**WHAT THIS TASK INVOLVES:** Every entry must be reproduced word for word.

[[ GIVEN RECORDS open ]]

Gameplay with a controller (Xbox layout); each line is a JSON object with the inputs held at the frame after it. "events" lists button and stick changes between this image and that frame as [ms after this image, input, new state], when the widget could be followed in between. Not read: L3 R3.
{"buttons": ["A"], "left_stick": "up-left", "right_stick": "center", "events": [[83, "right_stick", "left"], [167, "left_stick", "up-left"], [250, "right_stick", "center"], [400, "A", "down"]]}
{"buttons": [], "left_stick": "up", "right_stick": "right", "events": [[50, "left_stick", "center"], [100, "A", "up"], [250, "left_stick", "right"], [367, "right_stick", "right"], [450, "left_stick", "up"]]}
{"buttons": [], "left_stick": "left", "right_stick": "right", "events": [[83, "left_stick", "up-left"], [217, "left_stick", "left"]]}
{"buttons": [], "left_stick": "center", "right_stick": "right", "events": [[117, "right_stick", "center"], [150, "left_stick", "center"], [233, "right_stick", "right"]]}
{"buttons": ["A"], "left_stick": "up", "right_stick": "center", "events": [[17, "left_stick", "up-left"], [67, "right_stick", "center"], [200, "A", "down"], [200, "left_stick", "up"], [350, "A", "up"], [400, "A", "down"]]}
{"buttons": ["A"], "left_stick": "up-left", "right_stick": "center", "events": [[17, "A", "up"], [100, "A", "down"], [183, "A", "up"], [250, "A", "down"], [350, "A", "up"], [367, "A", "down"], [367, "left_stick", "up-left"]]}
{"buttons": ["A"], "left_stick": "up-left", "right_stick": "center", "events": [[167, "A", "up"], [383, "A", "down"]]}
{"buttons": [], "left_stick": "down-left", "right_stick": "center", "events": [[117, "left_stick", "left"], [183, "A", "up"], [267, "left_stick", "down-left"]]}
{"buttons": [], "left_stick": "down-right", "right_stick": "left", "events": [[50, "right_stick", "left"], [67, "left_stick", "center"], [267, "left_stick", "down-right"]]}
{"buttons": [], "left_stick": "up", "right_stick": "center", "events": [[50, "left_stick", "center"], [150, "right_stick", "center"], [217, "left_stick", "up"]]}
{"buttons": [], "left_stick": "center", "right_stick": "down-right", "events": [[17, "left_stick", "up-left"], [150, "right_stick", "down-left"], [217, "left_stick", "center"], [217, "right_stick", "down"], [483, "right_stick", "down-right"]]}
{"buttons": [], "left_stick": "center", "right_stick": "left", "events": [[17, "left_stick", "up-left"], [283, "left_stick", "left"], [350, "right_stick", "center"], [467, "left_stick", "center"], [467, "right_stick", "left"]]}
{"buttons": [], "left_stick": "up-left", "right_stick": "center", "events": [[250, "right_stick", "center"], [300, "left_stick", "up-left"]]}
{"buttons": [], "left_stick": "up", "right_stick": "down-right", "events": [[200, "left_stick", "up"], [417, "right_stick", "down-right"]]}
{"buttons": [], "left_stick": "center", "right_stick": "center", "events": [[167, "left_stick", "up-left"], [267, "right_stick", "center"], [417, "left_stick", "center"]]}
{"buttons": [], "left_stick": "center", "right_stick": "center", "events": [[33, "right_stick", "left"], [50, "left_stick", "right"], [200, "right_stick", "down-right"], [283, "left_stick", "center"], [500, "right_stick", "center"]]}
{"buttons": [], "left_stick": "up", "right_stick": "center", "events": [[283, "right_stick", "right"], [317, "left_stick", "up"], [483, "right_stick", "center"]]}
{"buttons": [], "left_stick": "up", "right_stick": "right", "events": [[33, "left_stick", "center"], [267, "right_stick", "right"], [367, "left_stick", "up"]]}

[[ GIVEN RECORDS closed ]]

**COMPLETED EXERCISE:**
Gameplay with a controller (Xbox layout); each line is a JSON object with the inputs held at the frame after it. "events" lists button and stick changes between this image and that frame as [ms after this image, input, new state], when the widget could be followed in between. Not read: L3 R3.
{"buttons": ["A"], "left_stick": "up-left", "right_stick": "center", "events": [[83, "right_stick", "left"], [167, "left_stick", "up-left"], [250, "right_stick", "center"], [400, "A", "down"]]}
{"buttons": [], "left_stick": "up", "right_stick": "right", "events": [[50, "left_stick", "center"], [100, "A", "up"], [250, "left_stick", "right"], [367, "right_stick", "right"], [450, "left_stick", "up"]]}
{"buttons": [], "left_stick": "left", "right_stick": "right", "events": [[83, "left_stick", "up-left"], [217, "left_stick", "left"]]}
{"buttons": [], "left_stick": "center", "right_stick": "right", "events": [[117, "right_stick", "center"], [150, "left_stick", "center"], [233, "right_stick", "right"]]}
{"buttons": ["A"], "left_stick": "up", "right_stick": "center", "events": [[17, "left_stick", "up-left"], [67, "right_stick", "center"], [200, "A", "down"], [200, "left_stick", "up"], [350, "A", "up"], [400, "A", "down"]]}
{"buttons": ["A"], "left_stick": "up-left", "right_stick": "center", "events": [[17, "A", "up"], [100, "A", "down"], [183, "A", "up"], [250, "A", "down"], [350, "A", "up"], [367, "A", "down"], [367, "left_stick", "up-left"]]}
{"buttons": ["A"], "left_stick": "up-left", "right_stick": "center", "events": [[167, "A", "up"], [383, "A", "down"]]}
{"buttons": [], "left_stick": "down-left", "right_stick": "center", "events": [[117, "left_stick", "left"], [183, "A", "up"], [267, "left_stick", "down-left"]]}
{"buttons": [], "left_stick": "down-right", "right_stick": "left", "events": [[50, "right_stick", "left"], [67, "left_stick", "center"], [267, "left_stick", "down-right"]]}
{"buttons": [], "left_stick": "up", "right_stick": "center", "events": [[50, "left_stick", "center"], [150, "right_stick", "center"], [217, "left_stick", "up"]]}
{"buttons": [], "left_stick": "center", "right_stick": "down-right", "events": [[17, "left_stick", "up-left"], [150, "right_stick", "down-left"], [217, "left_stick", "center"], [217, "right_stick", "down"], [483, "right_stick", "down-right"]]}
{"buttons": [], "left_stick": "center", "right_stick": "left", "events": [[17, "left_stick", "up-left"], [283, "left_stick", "left"], [350, "right_stick", "center"], [467, "left_stick", "center"], [467, "right_stick", "left"]]}
{"buttons": [], "left_stick": "up-left", "right_stick": "center", "events": [[250, "right_stick", "center"], [300, "left_stick", "up-left"]]}
{"buttons": [], "left_stick": "up", "right_stick": "down-right", "events": [[200, "left_stick", "up"], [417, "right_stick", "down-right"]]}
{"buttons": [], "left_stick": "center", "right_stick": "center", "events": [[167, "left_stick", "up-left"], [267, "right_stick", "center"], [417, "left_stick", "center"]]}
{"buttons": [], "left_stick": "center", "right_stick": "center", "events": [[33, "right_stick", "left"], [50, "left_stick", "right"], [200, "right_stick", "down-right"], [283, "left_stick", "center"], [500, "right_stick", "center"]]}
{"buttons": [], "left_stick": "up", "right_stick": "center", "events": [[283, "right_stick", "right"], [317, "left_stick", "up"], [483, "right_stick", "center"]]}
{"buttons": [], "left_stick": "up", "right_stick": "right", "events": [[33, "left_stick", "center"], [267, "right_stick", "right"], [367, "left_stick", "up"]]}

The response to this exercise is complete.